Retailer JC Penny released an advertisement called “The doghouse” which cautions men against buying the wrong gifts for their wives. In the ad, a man offends his wife by giving her an expensive vacuum cleaner for their anniversary. She marches him outside to a doghouse and instructs him to” get inside.” The man enters and falls into a purgatory in which a group of men is perpetually folding laundry. The man protests that “I don’t deserve to be here. I didn’t do anything,” and another man tells him that
“Every man in the doghouse thinks he’s innocent.” This ad was viewed 1.7 million times in the first three weeks.
Since men superficially misunderstand conflict with their wives/partners as a behavioral problem, they tend to seek behavioral solutions, typically, an apology. Apologies are not generally effective relationship repair, because they are most often a thinly veiled attempt to prematurely bring the argument to a close and restore the status quo without ever giving a full hearing to their wives/partners feelings.
On the other hand, if men understood conflict with their wives/partners as a problem in the relationship rather than their own individual failing, they would have a much better chance of understanding what they need to do to repair a relationship. For more mutually satisfying conflict resolution, I suggest that men start with a 30-day apology moratorium. Begin by not apologizing for anything for 30 days, it may help you to listen more. Listening more will set the stage for the four steps outlined below to help you and your partner feel more confident about handling conflict in your relationship.
- When your wife/partner is hurt, the first thing she needs to know is that you understand how she feels, on her terms, not yours. This is not just a matter of repeating back to her what she said. Men sometimes get angry and frustrated when parroting back their wives’/partners’ words doesn’t smooth things over, complaining “but I am listening to you!” One of the biggest mistakes men make in relationships is stopping there. Nobody feels heard or knows that you care if you just repeat back what they said. You have to also listen between the lines, use your intuition to go beyond the concrete words and get the deeper sense of what she is talking about.
- The second and more important step, and the one that people sadly often leave out is to take responsibility for the impact of your behavior. This does not mean saying you were wrong. It’s not about right or wrong. It’s about acknowledging that you understand how your behavior has impacted someone you love. Whether or not you meant to hurt her is largely irrelevant, and falling back on that is just a way to dodge acknowledging that you hurt someone.

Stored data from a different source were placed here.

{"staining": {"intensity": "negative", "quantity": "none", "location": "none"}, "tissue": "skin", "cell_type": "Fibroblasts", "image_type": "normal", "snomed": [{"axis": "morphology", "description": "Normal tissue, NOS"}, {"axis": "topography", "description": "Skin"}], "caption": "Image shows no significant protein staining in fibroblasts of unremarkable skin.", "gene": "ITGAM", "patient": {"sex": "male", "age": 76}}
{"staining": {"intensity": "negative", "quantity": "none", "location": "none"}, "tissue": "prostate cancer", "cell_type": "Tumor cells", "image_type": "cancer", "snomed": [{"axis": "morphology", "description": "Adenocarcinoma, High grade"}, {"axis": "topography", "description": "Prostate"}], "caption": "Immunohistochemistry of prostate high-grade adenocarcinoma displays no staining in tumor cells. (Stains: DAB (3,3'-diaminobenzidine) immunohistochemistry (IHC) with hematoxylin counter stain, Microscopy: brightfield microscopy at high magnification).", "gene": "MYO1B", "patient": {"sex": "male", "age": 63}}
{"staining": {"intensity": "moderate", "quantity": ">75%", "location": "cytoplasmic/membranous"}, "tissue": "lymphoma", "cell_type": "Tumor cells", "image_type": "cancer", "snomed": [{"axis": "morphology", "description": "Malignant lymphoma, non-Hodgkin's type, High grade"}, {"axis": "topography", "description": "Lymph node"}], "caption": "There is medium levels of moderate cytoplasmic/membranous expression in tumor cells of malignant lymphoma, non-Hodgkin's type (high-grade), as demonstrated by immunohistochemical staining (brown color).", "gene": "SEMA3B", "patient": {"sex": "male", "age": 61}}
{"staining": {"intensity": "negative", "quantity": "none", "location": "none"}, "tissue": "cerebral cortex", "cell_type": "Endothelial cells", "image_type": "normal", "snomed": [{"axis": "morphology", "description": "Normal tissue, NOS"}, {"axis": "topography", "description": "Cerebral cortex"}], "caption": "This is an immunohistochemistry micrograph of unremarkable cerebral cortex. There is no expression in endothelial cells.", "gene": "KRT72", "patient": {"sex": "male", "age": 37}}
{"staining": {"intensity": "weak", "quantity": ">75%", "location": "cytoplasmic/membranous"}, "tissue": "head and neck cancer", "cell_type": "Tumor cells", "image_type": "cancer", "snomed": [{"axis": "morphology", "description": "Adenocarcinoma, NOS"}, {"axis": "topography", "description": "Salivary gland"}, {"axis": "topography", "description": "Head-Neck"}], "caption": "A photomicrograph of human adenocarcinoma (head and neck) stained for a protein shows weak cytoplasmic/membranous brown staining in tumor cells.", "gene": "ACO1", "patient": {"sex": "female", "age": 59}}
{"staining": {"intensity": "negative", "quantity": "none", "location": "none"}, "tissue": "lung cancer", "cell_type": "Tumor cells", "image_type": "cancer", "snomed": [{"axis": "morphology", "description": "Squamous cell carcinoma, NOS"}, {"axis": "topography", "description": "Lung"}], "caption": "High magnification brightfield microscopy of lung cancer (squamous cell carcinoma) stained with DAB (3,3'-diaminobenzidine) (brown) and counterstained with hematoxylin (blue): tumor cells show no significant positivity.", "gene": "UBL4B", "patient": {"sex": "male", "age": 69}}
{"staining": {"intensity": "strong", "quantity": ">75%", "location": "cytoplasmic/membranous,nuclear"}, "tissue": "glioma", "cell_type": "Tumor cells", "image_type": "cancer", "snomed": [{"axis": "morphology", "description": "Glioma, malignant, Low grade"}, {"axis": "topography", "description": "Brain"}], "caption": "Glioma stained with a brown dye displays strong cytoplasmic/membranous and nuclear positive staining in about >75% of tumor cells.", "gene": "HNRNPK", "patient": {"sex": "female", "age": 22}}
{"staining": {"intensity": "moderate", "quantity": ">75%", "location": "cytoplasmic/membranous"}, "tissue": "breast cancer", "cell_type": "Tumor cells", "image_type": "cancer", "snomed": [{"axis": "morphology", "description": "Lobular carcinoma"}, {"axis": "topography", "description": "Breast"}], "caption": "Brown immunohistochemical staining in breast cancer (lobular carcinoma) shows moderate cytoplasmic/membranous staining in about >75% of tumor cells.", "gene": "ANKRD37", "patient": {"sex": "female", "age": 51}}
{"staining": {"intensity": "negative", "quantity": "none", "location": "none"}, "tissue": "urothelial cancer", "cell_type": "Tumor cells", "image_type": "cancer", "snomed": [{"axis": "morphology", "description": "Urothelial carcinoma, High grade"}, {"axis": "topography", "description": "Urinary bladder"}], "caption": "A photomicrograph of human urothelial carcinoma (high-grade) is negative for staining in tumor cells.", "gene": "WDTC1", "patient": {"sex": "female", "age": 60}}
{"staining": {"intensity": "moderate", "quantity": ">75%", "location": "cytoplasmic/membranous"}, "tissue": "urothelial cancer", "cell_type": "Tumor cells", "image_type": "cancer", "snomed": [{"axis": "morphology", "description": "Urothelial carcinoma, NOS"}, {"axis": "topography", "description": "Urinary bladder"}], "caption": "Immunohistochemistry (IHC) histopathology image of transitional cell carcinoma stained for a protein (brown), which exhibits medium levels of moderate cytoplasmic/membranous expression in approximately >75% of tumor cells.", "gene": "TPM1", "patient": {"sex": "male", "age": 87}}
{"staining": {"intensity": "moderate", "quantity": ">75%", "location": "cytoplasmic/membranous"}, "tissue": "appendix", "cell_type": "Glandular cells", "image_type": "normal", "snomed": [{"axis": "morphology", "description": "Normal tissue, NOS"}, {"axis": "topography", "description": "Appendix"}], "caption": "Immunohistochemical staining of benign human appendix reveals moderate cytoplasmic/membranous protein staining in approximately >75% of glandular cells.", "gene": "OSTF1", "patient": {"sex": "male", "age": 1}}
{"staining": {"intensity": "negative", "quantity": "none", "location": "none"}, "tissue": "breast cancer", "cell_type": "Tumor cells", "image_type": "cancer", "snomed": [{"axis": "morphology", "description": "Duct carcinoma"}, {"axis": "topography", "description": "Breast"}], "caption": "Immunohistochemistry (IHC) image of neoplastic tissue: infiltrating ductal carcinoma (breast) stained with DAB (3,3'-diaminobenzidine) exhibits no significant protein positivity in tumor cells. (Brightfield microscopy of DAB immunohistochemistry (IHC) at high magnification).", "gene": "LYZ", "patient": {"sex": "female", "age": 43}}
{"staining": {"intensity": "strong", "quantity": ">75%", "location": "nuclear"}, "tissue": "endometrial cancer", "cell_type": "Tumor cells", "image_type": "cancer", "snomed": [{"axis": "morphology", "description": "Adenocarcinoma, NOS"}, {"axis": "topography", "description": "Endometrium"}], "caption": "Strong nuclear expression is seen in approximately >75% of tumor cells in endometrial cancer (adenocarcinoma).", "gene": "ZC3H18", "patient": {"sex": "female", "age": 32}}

- Your partner needs to know that hurting her matters to you, that you have some personal reaction to her being hurt, and that it has some impact on you. You have to be willing to put a little skin in the game, dig a little deeper in yourself and share with her some of how you are feeling in response to her feelings. This is what empathy is.
- Lastly, you have to be willing to give her some realistic indication of what you are willing to do to decrease the likelihood of hurting her in this way in the future. Don’t promise you won’t do it again because you almost certainly well. Most of the significant hurts in couples come from people acting out their own deeply ingrained characterological patterns. Much as you might try, it is highly unlikely that you are going to be able to change that overnight. It’s not a measure of how much you care about someone, but of how deeply ingrained these patterns are. The fact is that we actually unconsciously choose a mater precisely because s/he is likely to play out these exact same patterns that are so hurtful to us, but that’s a matter for another column.
What you can offer is some realistic understanding of where this behavior is coming from for you, and what kind of internal work you are willing to do to be more understanding and more sensitive to the impact of your behavior on her.